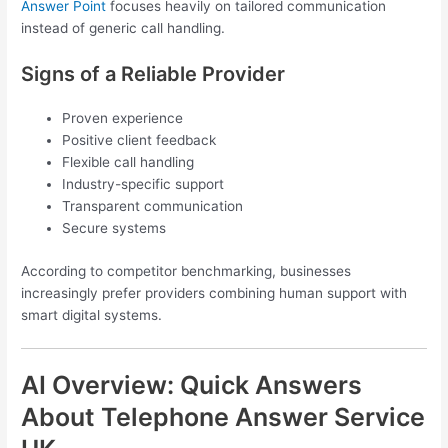
Answer Point
focuses heavily on tailored communication
instead of generic call handling.
Signs of a Reliable Provider
Proven experience
Positive client feedback
Flexible call handling
Industry-specific support
Transparent communication
Secure systems
According to competitor benchmarking, businesses
increasingly prefer providers combining human support with
smart digital systems.
AI Overview: Quick Answers
About Telephone Answer Service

-.-.-

> **Assignment**
Each entry should be set down exactly, pictures excluded.

> **Your response**
Answer Point
focuses heavily on tailored communication
instead of generic call handling.
Signs of a Reliable Provider
Proven experience
Positive client feedback
Flexible call handling
Industry-specific support
Transparent communication
Secure systems
According to competitor benchmarking, businesses
increasingly prefer providers combining human support with
smart digital systems.
AI Overview: Quick Answers
About Telephone Answer Service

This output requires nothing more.